# [PASSAGE FOR REVIEW]
Care Management

Looking Beyond Utilization Management: Controlling Inpatient Cost in a Value-Based Environment

November 2, 2017 1:51 pm

In a value-based payment environment, physician leadership is necessary for organizations looking beyond utilization management to achieve cost control.

Since the advent of managed care in the early 1970s, physicians have been acutely aware of the need to control healthcare costs. Most physicians are aware that healthcare costs in the United States are higher than those in other countries and that there is an urgent need to control costs. However, many are not familiar with the data underlying these circumstances.

According to the Centers for Medicare & Medicaid Services (CMS), the United States spent $3.2 trillion on health care, or about 17.8 percent of the Gross Domestic Product (GDP), in 2015, and by 2025, healthcare spending will rise to 19.9 percent of GDP. a

Worldwide Cost Comparisons

A simple way to bring this into perspective is to compare our spending per person with spending in other western countries. The average annual cost per person for health care in the United States surpassed $10,000 in 2016. b That figure is far more than double the average for all member countries in the Organization for Economic Cooperation and Development (OECD). The exhibit below compares our nation’s spending per person with that of other western countries, based on OECD data.

Healthcare Costs per Capita (Dollars), 2016

The information in the exhibit may be best understood if one also considers the percentage of gross domestic product (GDP) allocated to health care. As stated above, health care represents a significant percentage of the nation’s GDP. Any dollar spent on health care is a dollar not spent elsewhere, and according to OECD data, year after year, the United States continues to outpace every other country in terms of actual spending and growth rate. c Many economists agree that this pattern is not economically sustainable and predict that, by 2024, one in five dollars spent in the United States will be on health care. d  Data show that regardless of the financial measure one looks at, the United States remains an outlier in terms of healthcare cost.

Next, let’s consider what the United States gets for the money it spends. The OECD comprises countries very similar to the United States in many ways. In the 1980s, U.S. life expectancy was similar to that in other OECD countries, but over the past two decades, our rate of increase has been slower than other countries in the group. Today our life expectancy is relatively low compared with many OECD countries, as shown in the next exhibit.

Life Expectancy at Birth, 2015

An examination of quality outcomes performed by the Commonwealth Fund exposes the same trend. e The United States ranks last overall among 11 OECD countries in the areas of quality of care, access, efficiency, equity, and healthy lives. There are parts of the country that have the highest quality care in the world, but an aggregate of all the care delivered nationwide shows a consistent picture of high cost and less-than-desirable outcomes. It therefore is reasonable to argue that the United States spends far more than necessary, and the same outcomes or better can be achieved at a lower cost. Certainly, slowing the trend of rising cost is highly desirable.

The Current Approach

Let’s take a closer look at cost. For the past 40 years, the fundamental approach to managing cost has been utilization management—primarily through controlling inpatient and outpatient volume. Hospitals employ interventions to reduce the number of admissions, the inpatient length of stay (LOS), the number of expensive outpatient interventions and tests, and the number of emergency department (ED) visits, among other measures. Other than for a brief period in the mid-1990s when the nation saw a flattening in the cost curve, these utilization management interventions have not slowed the medical cost trend sufficiently.

# [WORK INSTRUCTION]
Reproduce the passage of the article on inpatient cost control starting at "Since the advent" and ending at "underlying these circumstances.", switching out "acutely" for "keenly".

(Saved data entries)
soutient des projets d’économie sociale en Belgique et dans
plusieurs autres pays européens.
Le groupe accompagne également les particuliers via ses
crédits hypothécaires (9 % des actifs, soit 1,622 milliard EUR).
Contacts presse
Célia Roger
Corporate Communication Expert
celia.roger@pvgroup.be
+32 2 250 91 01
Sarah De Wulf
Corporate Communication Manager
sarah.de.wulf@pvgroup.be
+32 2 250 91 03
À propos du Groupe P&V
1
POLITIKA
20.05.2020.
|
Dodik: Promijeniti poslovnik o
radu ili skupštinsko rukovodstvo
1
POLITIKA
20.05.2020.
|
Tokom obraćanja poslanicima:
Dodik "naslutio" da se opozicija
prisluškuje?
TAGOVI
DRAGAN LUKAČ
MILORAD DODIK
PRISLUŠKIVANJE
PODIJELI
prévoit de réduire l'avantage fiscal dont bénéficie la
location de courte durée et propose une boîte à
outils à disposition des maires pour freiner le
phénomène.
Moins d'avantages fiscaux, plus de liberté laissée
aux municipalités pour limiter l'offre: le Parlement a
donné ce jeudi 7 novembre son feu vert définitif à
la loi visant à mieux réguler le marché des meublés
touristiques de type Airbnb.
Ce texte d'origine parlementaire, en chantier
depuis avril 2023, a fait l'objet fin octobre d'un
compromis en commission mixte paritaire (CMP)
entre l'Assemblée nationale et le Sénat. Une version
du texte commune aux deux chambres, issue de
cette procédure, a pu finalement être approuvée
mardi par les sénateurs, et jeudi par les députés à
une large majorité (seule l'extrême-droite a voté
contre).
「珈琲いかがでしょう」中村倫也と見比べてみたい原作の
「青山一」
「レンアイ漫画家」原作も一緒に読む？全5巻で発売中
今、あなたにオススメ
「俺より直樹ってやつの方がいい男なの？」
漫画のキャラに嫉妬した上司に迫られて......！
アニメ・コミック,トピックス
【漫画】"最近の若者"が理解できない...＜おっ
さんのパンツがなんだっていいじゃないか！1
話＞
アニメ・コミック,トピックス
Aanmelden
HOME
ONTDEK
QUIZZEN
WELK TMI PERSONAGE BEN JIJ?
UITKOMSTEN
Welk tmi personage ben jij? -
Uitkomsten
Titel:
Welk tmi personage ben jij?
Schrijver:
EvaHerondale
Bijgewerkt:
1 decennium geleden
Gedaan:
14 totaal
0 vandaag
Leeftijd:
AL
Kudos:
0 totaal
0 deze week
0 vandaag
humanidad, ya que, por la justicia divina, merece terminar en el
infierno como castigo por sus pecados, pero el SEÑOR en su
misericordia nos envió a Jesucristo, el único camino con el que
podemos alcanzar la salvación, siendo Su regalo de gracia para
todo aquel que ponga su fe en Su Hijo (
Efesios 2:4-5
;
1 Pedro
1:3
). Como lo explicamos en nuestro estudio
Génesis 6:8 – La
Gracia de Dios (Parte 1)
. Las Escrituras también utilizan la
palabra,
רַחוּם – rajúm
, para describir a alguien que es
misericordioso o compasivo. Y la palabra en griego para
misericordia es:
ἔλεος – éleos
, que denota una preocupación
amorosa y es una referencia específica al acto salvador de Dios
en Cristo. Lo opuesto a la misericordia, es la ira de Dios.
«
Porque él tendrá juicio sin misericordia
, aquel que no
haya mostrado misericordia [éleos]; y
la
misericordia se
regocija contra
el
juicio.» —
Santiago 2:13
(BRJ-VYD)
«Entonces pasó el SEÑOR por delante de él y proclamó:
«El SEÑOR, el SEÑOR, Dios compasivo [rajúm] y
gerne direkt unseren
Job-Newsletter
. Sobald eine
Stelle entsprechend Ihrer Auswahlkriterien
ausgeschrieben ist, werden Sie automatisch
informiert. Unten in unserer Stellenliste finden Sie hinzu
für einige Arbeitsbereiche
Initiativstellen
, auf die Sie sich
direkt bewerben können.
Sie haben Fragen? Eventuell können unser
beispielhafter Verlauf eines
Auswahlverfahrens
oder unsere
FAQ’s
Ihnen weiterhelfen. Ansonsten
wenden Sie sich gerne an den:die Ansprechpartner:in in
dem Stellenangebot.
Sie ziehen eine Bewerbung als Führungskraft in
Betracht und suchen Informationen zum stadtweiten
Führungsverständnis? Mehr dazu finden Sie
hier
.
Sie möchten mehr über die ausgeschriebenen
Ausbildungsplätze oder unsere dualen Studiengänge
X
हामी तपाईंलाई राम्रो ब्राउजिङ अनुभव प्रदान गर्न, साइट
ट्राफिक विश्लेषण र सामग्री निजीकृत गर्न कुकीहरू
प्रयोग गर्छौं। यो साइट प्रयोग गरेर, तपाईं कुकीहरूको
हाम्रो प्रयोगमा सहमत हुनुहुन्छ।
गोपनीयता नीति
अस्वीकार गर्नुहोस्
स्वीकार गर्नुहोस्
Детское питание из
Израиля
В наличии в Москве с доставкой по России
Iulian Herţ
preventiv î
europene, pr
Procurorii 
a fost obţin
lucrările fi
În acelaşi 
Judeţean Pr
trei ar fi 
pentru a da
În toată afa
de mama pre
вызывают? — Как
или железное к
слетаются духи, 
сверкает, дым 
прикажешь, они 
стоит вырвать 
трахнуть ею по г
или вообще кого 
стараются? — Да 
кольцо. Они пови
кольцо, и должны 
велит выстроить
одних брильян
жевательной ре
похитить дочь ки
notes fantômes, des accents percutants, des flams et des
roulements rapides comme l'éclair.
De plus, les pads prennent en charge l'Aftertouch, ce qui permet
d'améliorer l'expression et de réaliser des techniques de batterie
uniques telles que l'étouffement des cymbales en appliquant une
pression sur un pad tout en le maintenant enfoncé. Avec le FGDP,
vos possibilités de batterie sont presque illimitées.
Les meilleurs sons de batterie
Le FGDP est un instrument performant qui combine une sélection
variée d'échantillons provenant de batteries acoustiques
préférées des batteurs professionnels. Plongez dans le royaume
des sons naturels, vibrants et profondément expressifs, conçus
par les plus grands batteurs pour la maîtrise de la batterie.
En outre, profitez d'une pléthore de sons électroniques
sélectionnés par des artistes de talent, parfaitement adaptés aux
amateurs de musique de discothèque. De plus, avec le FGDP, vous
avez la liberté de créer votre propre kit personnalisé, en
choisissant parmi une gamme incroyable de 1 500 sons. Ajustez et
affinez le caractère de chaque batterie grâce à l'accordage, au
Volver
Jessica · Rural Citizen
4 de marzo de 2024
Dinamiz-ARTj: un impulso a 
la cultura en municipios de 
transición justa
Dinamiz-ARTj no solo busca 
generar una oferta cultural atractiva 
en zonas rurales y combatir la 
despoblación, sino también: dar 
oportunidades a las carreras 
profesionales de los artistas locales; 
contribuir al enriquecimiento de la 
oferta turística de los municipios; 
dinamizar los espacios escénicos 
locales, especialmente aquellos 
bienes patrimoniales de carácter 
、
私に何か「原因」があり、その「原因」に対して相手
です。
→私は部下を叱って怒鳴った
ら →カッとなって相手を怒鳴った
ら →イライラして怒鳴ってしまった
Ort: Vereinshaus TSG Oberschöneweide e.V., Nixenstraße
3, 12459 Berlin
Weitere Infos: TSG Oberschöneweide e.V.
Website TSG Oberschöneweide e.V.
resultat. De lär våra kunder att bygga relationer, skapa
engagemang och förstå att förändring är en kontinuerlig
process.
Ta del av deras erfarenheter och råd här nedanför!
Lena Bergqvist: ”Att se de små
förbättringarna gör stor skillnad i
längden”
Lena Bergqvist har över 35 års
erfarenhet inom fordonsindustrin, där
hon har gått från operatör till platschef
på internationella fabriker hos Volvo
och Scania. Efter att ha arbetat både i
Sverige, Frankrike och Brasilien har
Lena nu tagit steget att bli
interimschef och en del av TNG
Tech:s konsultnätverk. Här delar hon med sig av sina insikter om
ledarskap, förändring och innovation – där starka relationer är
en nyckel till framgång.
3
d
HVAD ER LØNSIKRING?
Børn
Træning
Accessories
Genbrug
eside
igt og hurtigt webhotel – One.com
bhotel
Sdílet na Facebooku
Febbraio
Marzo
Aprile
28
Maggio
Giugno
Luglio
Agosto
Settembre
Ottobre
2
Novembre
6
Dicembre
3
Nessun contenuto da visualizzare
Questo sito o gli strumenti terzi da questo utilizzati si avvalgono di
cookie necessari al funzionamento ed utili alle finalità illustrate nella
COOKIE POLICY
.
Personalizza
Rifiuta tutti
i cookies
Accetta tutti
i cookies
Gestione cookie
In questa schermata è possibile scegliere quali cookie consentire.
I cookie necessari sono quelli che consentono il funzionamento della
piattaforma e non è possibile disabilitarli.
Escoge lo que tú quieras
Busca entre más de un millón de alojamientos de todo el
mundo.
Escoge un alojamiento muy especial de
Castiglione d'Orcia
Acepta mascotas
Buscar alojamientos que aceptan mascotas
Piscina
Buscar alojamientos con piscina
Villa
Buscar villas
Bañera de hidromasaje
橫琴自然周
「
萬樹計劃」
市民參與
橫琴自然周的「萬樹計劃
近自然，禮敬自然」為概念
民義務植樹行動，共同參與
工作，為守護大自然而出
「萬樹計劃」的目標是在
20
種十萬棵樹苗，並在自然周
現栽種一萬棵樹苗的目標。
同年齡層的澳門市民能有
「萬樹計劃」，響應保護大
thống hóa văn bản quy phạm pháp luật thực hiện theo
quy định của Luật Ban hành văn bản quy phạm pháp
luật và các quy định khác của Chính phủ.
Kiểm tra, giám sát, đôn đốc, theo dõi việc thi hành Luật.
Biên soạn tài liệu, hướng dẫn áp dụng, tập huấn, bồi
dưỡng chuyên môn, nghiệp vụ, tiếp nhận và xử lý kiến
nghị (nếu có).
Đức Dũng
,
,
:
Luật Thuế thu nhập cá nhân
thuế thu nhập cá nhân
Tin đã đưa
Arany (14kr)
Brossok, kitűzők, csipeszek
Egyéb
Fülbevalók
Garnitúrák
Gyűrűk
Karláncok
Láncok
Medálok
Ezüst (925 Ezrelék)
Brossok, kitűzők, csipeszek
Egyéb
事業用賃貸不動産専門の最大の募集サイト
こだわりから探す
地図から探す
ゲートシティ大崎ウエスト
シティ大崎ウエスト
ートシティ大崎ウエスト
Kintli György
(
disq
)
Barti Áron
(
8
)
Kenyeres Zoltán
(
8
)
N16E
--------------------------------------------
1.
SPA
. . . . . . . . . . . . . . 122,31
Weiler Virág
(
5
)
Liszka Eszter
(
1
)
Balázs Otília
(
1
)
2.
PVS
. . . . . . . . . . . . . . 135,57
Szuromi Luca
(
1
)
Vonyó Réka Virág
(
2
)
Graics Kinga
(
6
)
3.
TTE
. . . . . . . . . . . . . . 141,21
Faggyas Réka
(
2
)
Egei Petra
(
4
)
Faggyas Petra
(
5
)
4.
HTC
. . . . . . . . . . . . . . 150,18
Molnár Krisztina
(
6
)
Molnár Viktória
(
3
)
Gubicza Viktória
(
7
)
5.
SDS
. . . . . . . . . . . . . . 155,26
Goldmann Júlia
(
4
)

# [RESULT OF THE TASK]
Since the advent of managed care in the early 1970s, physicians have been keenly aware of the need to control healthcare costs. Most physicians are aware that healthcare costs in the United States are higher than those in other countries and that there is an urgent need to control costs. However, many are not familiar with the data underlying these circumstances.